A relationship other than employment is in principle capable of giving rise to vicarious liability provided certain conditions are met and there is nothing wrong with the traditional close connection test if properly employed held the Supreme Court in (1) Cox v Ministry of Justice and (2) Mohamud v WM Morrison Supermarkets plc.
Mrs Cox, was working as a catering manager at Swansea Prison, when a prisoner working in the kitchen accidentally dropped a bag of rice on her, causing injury. She brought proceedings against the Ministry of Justice on the basis that the prison service, one of its executive agencies, was vicariously liable. The prisoner was not an employee but was required to work in the prison, he had been specifically selected to work in the kitchen and his work was carried out under the direction of the prison staff. Therefore his work formed part of the operation of the prison providing meals for his fellow prisoners.
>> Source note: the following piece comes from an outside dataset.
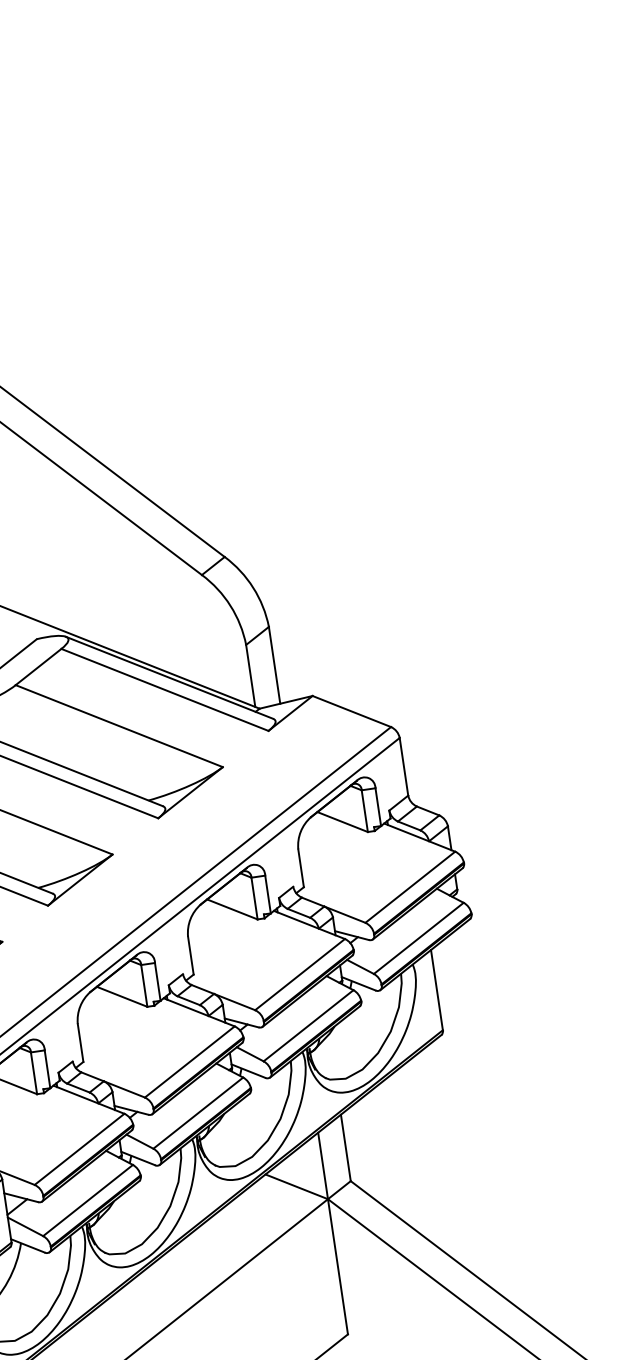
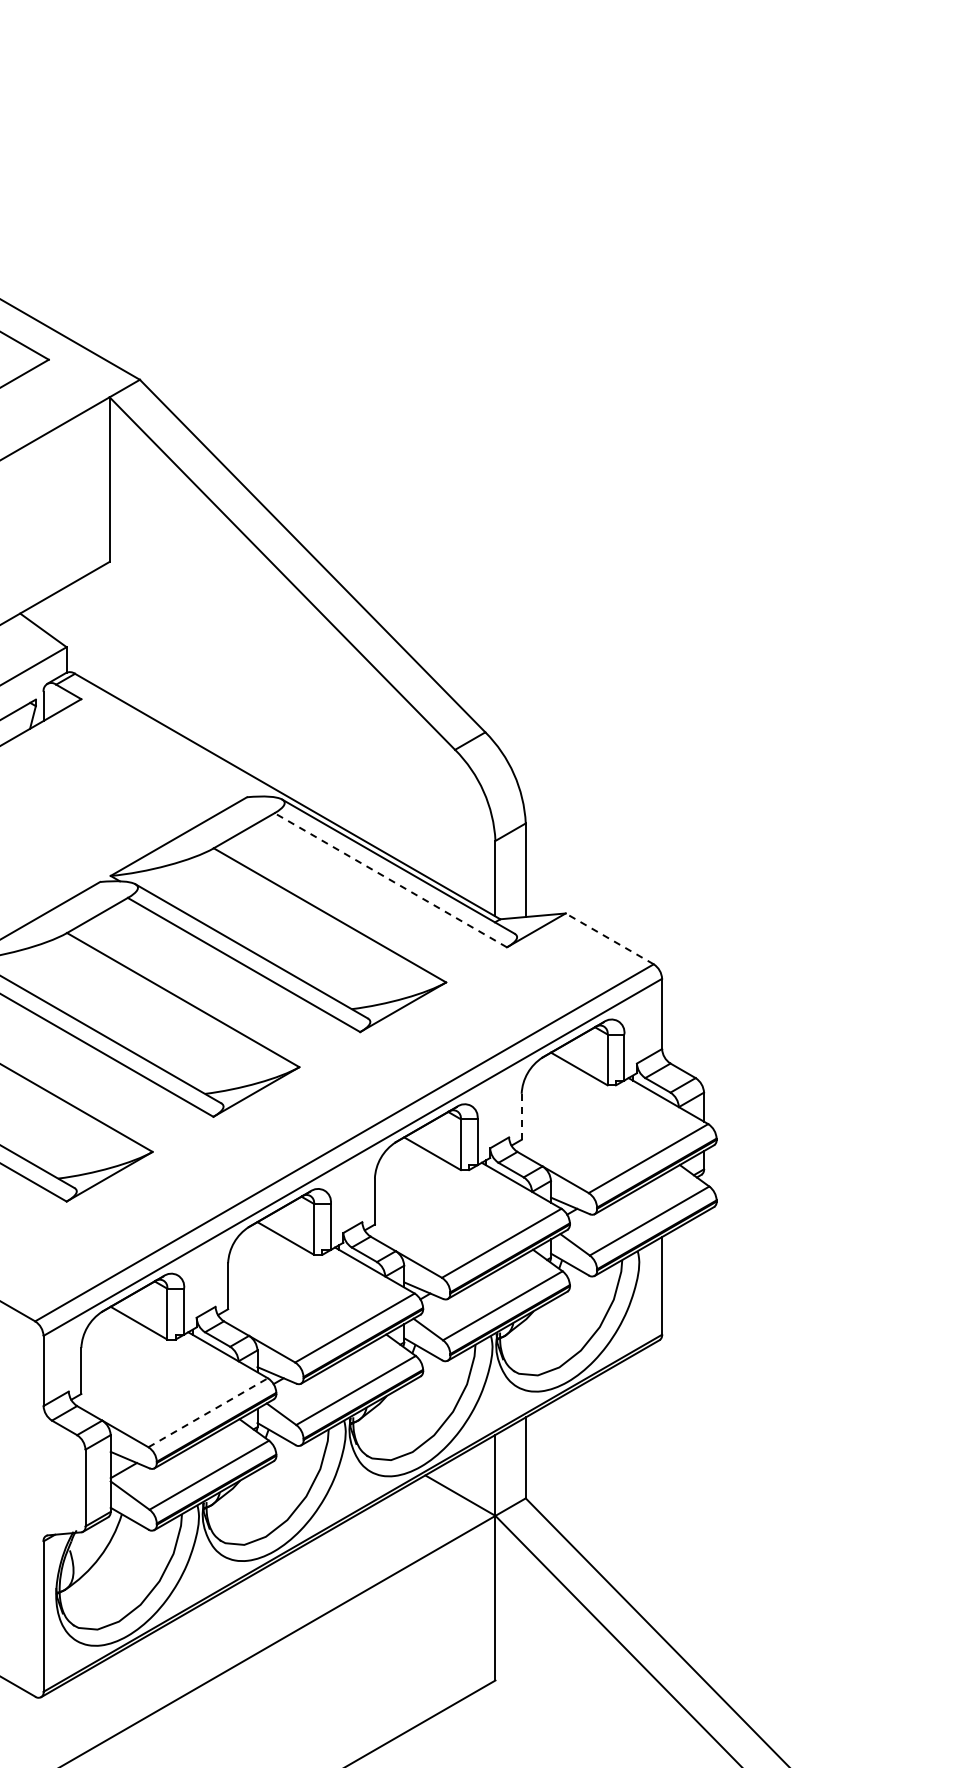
line: (164, 690) -> (390, 880), solid -> dashed
line: (351, 711) -> (609, 938), solid -> dashed
line: (300, 868) -> (521, 1116), solid -> dashed
line: (79, 1149) -> (208, 1412), solid -> dashed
In 2008 Mr Mohamud stopped at a petrol station he was on way to London wanted to print some documents from a USB stick. He enquired at a kiosk to see if they could help. The petrol station was part of Morrisons Supermarkets and their employee, Mr Kahn, was behind the counter. Mr Khan was rude to Mr Mohamud. Mr Kahn ordered him off premises with a torrent of threatening and racist abuse. Mr Mohamud returned to his car, he was followed by Mr Khan but before he could drive off Mr Kahn opened the passenger door and punched him on the head. Mr Mohamud got out to close the door and Mr Kahn continued to assault him.
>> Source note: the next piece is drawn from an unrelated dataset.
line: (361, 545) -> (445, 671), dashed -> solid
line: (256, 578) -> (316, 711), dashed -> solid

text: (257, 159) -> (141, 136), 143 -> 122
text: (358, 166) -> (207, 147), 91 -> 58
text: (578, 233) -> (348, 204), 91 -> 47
In Cox, the Court held that a relationship other than employment is in principle capable of giving rise to vicarious liability provided certain conditions are met. First, harm must be wrongfully done by a person who carries on activities as an integral part of the business or operation carried on by the Defendant for its benefit and second, the risk of a wrongful act being committed must be caused by the Defendant assigning activities to the person in question.
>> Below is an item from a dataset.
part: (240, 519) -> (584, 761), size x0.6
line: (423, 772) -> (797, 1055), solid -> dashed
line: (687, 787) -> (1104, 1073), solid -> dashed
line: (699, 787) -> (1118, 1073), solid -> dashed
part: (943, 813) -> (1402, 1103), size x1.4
In Mohamud, the Court traced the history of the development of the law of vicarious liability and concluded that there is nothing wrong with the close connection test properly applied. In a case such as this the court is to ask itself two questions, firstly, what field of activities was entrusted to the employee or what was nature of job, which is to be answered broadly. Secondly, whether there was sufficient connection between the field of activities carried out by employee for it to be just for the employer to be responsible.
In this case the violence was a re-enforcement of Mr Kahn’s order to leave the premises which was sufficiently connected to the job assigned to him that the employer should be held responsible.
The implications of this go beyond prisons as the Supreme Court has now accepted that vicarious liability can arise where there is no contract of employment but where activities are undertaken that are integral to the business. This approach may be relevant in the context of many modern work places where workers may be part of work force but without having a contract of employment with it.